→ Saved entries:
● ● ● ●

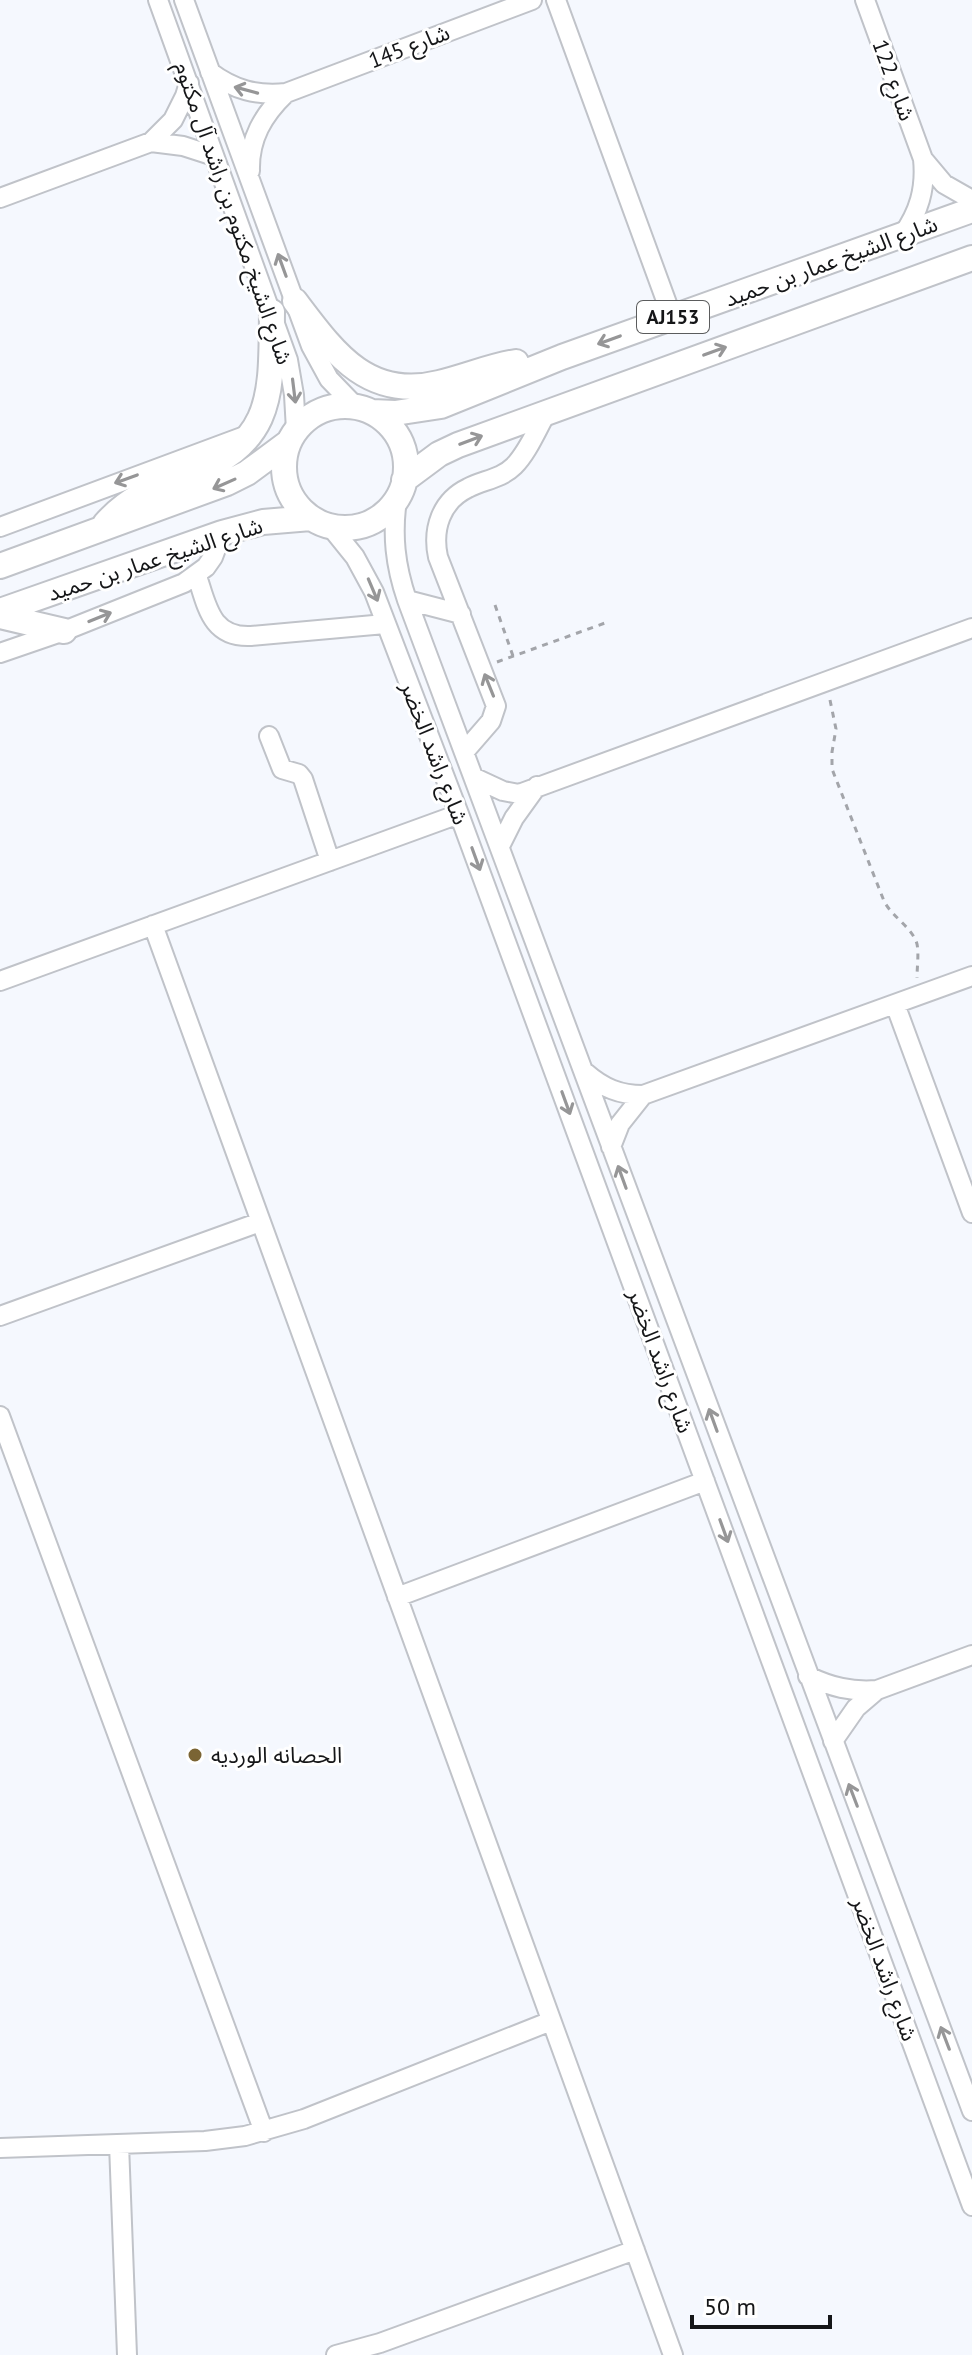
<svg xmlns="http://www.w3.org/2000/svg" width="972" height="2355" font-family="'PT Sans','Noto Sans Arabic',sans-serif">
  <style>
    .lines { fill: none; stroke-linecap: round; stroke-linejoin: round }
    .minor-casing { stroke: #c0c3c9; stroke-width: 22 }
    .major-casing { stroke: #c0c3c9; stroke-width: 28 }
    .path { stroke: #a3a5aa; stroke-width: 3; stroke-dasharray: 6 6; stroke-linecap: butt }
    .minor { stroke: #fff; stroke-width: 18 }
    .major { stroke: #fff; stroke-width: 24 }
    .oneway { stroke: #969697 }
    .poi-dot { fill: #7a6434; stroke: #fff; stroke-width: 3 }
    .labels { text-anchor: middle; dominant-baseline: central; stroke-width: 6; stroke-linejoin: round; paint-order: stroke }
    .shield { fill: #fff; stroke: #5b5c5d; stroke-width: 2 }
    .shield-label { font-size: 20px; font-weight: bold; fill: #151618 }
    .street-label { font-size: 22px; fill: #151618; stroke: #fff }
    .poi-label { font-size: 22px; fill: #151618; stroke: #fff; text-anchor: start }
  </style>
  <rect width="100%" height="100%" fill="#f5f8fe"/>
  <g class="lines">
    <!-- minor casing -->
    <g class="minor-casing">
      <path id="minor" d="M 158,0 L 288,360 L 294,395 L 296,430
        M 184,0 L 311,346 L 329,379 L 356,407
        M 556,0 L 672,317
        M 865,0 L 923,159 C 926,189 919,212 902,236
        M 210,72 C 234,90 257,96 286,93 L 532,0
        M 151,142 L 183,146 L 214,156
        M 923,159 L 944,184 L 972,200
        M 250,171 C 249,139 263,115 286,93
        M 0,198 L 151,142 L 173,120 L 185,96 L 189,83
        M 397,499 C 392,535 395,565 407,600 L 972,2111
        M 330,526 L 355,557 L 374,592 L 459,814 L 972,2206
        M 0,527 L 242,437
        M 197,576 C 207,606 211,638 251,636 L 385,624
        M 407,600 L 461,614
        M 0,653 L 64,631 L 184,583 L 206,567 L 213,557 L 222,533
        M 269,736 L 282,769 L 299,774 L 303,779 L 330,861
        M 465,751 L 491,721 L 496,706 L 438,557 C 432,529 441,501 468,488 C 483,480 501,479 514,466 C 528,452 537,429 547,412
        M 475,778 L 503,791 L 519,794 L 972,628
        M 500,846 L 514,818 L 537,786
        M 153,925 L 673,2355
        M 0,981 L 459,814
        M 895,1004 L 972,1213
        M 586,1073 C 603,1088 620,1095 643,1095 L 972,976
        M 611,1147 L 620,1124 L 643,1095
        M 0,1316 L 260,1222
        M 0,1416 L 264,2132
        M 397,1597 L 705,1481
        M 808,1676 C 831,1687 851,1692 877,1690 L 972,1655
        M 833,1741 L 856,1708 L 877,1690
        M 119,2144 L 127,2355
        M 0,2148 L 205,2141 L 245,2136 L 304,2119 L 551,2021
        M 336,2355 L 380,2343 L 635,2250"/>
    </g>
    <!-- major casing -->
    <g class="major-casing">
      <path id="major" d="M 295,301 C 333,351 367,401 439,383 C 465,377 490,366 516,362
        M284 467a61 61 0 1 1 122 0a61 61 0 1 1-122 0Z
        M 372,412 L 395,413 L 441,406 L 562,357 L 972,210
        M 404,480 L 439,454 L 458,445 L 972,258
        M 105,524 C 128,498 150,490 182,478 C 275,444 271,398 272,312
        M 0,566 L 227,483 L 247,473 L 289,442
        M 0,611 L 222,533 L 263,522 L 311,518
        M 0,616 L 64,631"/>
    </g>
    <!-- path -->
    <path class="path" d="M 495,605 L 513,656
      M 497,662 L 605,623
      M 830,700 L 836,729 L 832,752 L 832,769 L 884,901 C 892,917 912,927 917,944 C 919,954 917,967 917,978"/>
    <!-- minor -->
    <use href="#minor" class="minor"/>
    <!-- major -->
    <use href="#major" class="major"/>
  </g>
  <!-- one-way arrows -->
  <defs><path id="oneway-shaft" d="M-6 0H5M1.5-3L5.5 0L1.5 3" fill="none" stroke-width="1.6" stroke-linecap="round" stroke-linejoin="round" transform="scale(2)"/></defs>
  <g class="oneway">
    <use href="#oneway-shaft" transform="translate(246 90) rotate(-165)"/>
    <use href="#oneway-shaft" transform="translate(282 265) rotate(-110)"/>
    <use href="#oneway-shaft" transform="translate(609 340) rotate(160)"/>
    <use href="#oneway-shaft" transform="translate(715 351) rotate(-20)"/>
    <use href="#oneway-shaft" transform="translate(294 391) rotate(83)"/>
    <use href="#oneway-shaft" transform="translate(471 440) rotate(-21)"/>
    <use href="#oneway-shaft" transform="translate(126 479) rotate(160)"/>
    <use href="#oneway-shaft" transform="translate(224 484) rotate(156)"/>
    <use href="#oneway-shaft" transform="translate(373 590) rotate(67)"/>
    <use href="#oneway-shaft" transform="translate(100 617) rotate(-22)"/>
    <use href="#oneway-shaft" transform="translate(489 685) rotate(-112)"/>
    <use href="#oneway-shaft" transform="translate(476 859) rotate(70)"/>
    <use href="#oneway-shaft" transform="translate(566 1103) rotate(70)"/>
    <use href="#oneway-shaft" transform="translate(622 1177) rotate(-110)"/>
    <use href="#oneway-shaft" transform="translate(713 1420) rotate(-110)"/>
    <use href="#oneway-shaft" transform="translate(724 1531) rotate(70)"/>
    <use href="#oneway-shaft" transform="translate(853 1795) rotate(-111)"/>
    <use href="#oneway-shaft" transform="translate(945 2038) rotate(-111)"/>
  </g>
  <!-- markers -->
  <circle class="poi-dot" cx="195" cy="1755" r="8"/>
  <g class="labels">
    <!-- shield labels -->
    <rect class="shield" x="637" y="301" width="72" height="32" rx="6"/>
    <g class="shield-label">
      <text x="673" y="317">AJ153</text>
    </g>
    <!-- street labels -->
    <g class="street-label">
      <text transform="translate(409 46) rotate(-21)">شارع 145</text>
      <text transform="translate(894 80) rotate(70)">شارع 122</text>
      <text transform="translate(234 213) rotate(71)">شارع الشيخ مكتوم بن راشد آل مكتوم</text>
      <text transform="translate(831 261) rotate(-20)">شارع الشيخ عمار بن حميد</text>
      <text transform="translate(155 559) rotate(-18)">شارع الشيخ عمار بن حميد</text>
      <text transform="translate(435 753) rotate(69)">شارع راشد الخضر</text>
      <text transform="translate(661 1361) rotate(70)">شارع راشد الخضر</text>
      <text transform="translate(885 1969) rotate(70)">شارع راشد الخضر</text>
    </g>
    <!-- poi labels -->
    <g class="poi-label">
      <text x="211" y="1755">الحصانه الورديه</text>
    </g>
  </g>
  <!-- scale -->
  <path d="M692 2315v12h138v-12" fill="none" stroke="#151618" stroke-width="4"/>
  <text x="704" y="2315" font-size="24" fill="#151618" stroke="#ffffff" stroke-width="6" paint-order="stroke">50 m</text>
</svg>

● ● ● ●

→ INSTRUCTIONS TO FOLLOW:
Copy the records above exactly, leaving out every picture.

→ RESPONSE BOX:
<svg xmlns="http://www.w3.org/2000/svg" width="972" height="2355" font-family="'PT Sans','Noto Sans Arabic',sans-serif">
  <style>
    .lines { fill: none; stroke-linecap: round; stroke-linejoin: round }
    .minor-casing { stroke: #c0c3c9; stroke-width: 22 }
    .major-casing { stroke: #c0c3c9; stroke-width: 28 }
    .path { stroke: #a3a5aa; stroke-width: 3; stroke-dasharray: 6 6; stroke-linecap: butt }
    .minor { stroke: #fff; stroke-width: 18 }
    .major { stroke: #fff; stroke-width: 24 }
    .oneway { stroke: #969697 }
    .poi-dot { fill: #7a6434; stroke: #fff; stroke-width: 3 }
    .labels { text-anchor: middle; dominant-baseline: central; stroke-width: 6; stroke-linejoin: round; paint-order: stroke }
    .shield { fill: #fff; stroke: #5b5c5d; stroke-width: 2 }
    .shield-label { font-size: 20px; font-weight: bold; fill: #151618 }
    .street-label { font-size: 22px; fill: #151618; stroke: #fff }
    .poi-label { font-size: 22px; fill: #151618; stroke: #fff; text-anchor: start }
  </style>
  <rect width="100%" height="100%" fill="#f5f8fe"/>
  <g class="lines">
    <!-- minor casing -->
    <g class="minor-casing">
      <path id="minor" d="M 158,0 L 288,360 L 294,395 L 296,430
        M 184,0 L 311,346 L 329,379 L 356,407
        M 556,0 L 672,317
        M 865,0 L 923,159 C 926,189 919,212 902,236
        M 210,72 C 234,90 257,96 286,93 L 532,0
        M 151,142 L 183,146 L 214,156
        M 923,159 L 944,184 L 972,200
        M 250,171 C 249,139 263,115 286,93
        M 0,198 L 151,142 L 173,120 L 185,96 L 189,83
        M 397,499 C 392,535 395,565 407,600 L 972,2111
        M 330,526 L 355,557 L 374,592 L 459,814 L 972,2206
        M 0,527 L 242,437
        M 197,576 C 207,606 211,638 251,636 L 385,624
        M 407,600 L 461,614
        M 0,653 L 64,631 L 184,583 L 206,567 L 213,557 L 222,533
        M 269,736 L 282,769 L 299,774 L 303,779 L 330,861
        M 465,751 L 491,721 L 496,706 L 438,557 C 432,529 441,501 468,488 C 483,480 501,479 514,466 C 528,452 537,429 547,412
        M 475,778 L 503,791 L 519,794 L 972,628
        M 500,846 L 514,818 L 537,786
        M 153,925 L 673,2355
        M 0,981 L 459,814
        M 895,1004 L 972,1213
        M 586,1073 C 603,1088 620,1095 643,1095 L 972,976
        M 611,1147 L 620,1124 L 643,1095
        M 0,1316 L 260,1222
        M 0,1416 L 264,2132
        M 397,1597 L 705,1481
        M 808,1676 C 831,1687 851,1692 877,1690 L 972,1655
        M 833,1741 L 856,1708 L 877,1690
        M 119,2144 L 127,2355
        M 0,2148 L 205,2141 L 245,2136 L 304,2119 L 551,2021
        M 336,2355 L 380,2343 L 635,2250"/>
    </g>
    <!-- major casing -->
    <g class="major-casing">
      <path id="major" d="M 295,301 C 333,351 367,401 439,383 C 465,377 490,366 516,362
        M284 467a61 61 0 1 1 122 0a61 61 0 1 1-122 0Z
        M 372,412 L 395,413 L 441,406 L 562,357 L 972,210
        M 404,480 L 439,454 L 458,445 L 972,258
        M 105,524 C 128,498 150,490 182,478 C 275,444 271,398 272,312
        M 0,566 L 227,483 L 247,473 L 289,442
        M 0,611 L 222,533 L 263,522 L 311,518
        M 0,616 L 64,631"/>
    </g>
    <!-- path -->
    <path class="path" d="M 495,605 L 513,656
      M 497,662 L 605,623
      M 830,700 L 836,729 L 832,752 L 832,769 L 884,901 C 892,917 912,927 917,944 C 919,954 917,967 917,978"/>
    <!-- minor -->
    <use href="#minor" class="minor"/>
    <!-- major -->
    <use href="#major" class="major"/>
  </g>
  <!-- one-way arrows -->
  <defs><path id="oneway-shaft" d="M-6 0H5M1.5-3L5.5 0L1.5 3" fill="none" stroke-width="1.6" stroke-linecap="round" stroke-linejoin="round" transform="scale(2)"/></defs>
  <g class="oneway">
    <use href="#oneway-shaft" transform="translate(246 90) rotate(-165)"/>
    <use href="#oneway-shaft" transform="translate(282 265) rotate(-110)"/>
    <use href="#oneway-shaft" transform="translate(609 340) rotate(160)"/>
    <use href="#oneway-shaft" transform="translate(715 351) rotate(-20)"/>
    <use href="#oneway-shaft" transform="translate(294 391) rotate(83)"/>
    <use href="#oneway-shaft" transform="translate(471 440) rotate(-21)"/>
    <use href="#oneway-shaft" transform="translate(126 479) rotate(160)"/>
    <use href="#oneway-shaft" transform="translate(224 484) rotate(156)"/>
    <use href="#oneway-shaft" transform="translate(373 590) rotate(67)"/>
    <use href="#oneway-shaft" transform="translate(100 617) rotate(-22)"/>
    <use href="#oneway-shaft" transform="translate(489 685) rotate(-112)"/>
    <use href="#oneway-shaft" transform="translate(476 859) rotate(70)"/>
    <use href="#oneway-shaft" transform="translate(566 1103) rotate(70)"/>
    <use href="#oneway-shaft" transform="translate(622 1177) rotate(-110)"/>
    <use href="#oneway-shaft" transform="translate(713 1420) rotate(-110)"/>
    <use href="#oneway-shaft" transform="translate(724 1531) rotate(70)"/>
    <use href="#oneway-shaft" transform="translate(853 1795) rotate(-111)"/>
    <use href="#oneway-shaft" transform="translate(945 2038) rotate(-111)"/>
  </g>
  <!-- markers -->
  <circle class="poi-dot" cx="195" cy="1755" r="8"/>
  <g class="labels">
    <!-- shield labels -->
    <rect class="shield" x="637" y="301" width="72" height="32" rx="6"/>
    <g class="shield-label">
      <text x="673" y="317">AJ153</text>
    </g>
    <!-- street labels -->
    <g class="street-label">
      <text transform="translate(409 46) rotate(-21)">شارع 145</text>
      <text transform="translate(894 80) rotate(70)">شارع 122</text>
      <text transform="translate(234 213) rotate(71)">شارع الشيخ مكتوم بن راشد آل مكتوم</text>
      <text transform="translate(831 261) rotate(-20)">شارع الشيخ عمار بن حميد</text>
      <text transform="translate(155 559) rotate(-18)">شارع الشيخ عمار بن حميد</text>
      <text transform="translate(435 753) rotate(69)">شارع راشد الخضر</text>
      <text transform="translate(661 1361) rotate(70)">شارع راشد الخضر</text>
      <text transform="translate(885 1969) rotate(70)">شارع راشد الخضر</text>
    </g>
    <!-- poi labels -->
    <g class="poi-label">
      <text x="211" y="1755">الحصانه الورديه</text>
    </g>
  </g>
  <!-- scale -->
  <path d="M692 2315v12h138v-12" fill="none" stroke="#151618" stroke-width="4"/>
  <text x="704" y="2315" font-size="24" fill="#151618" stroke="#ffffff" stroke-width="6" paint-order="stroke">50 m</text>
</svg>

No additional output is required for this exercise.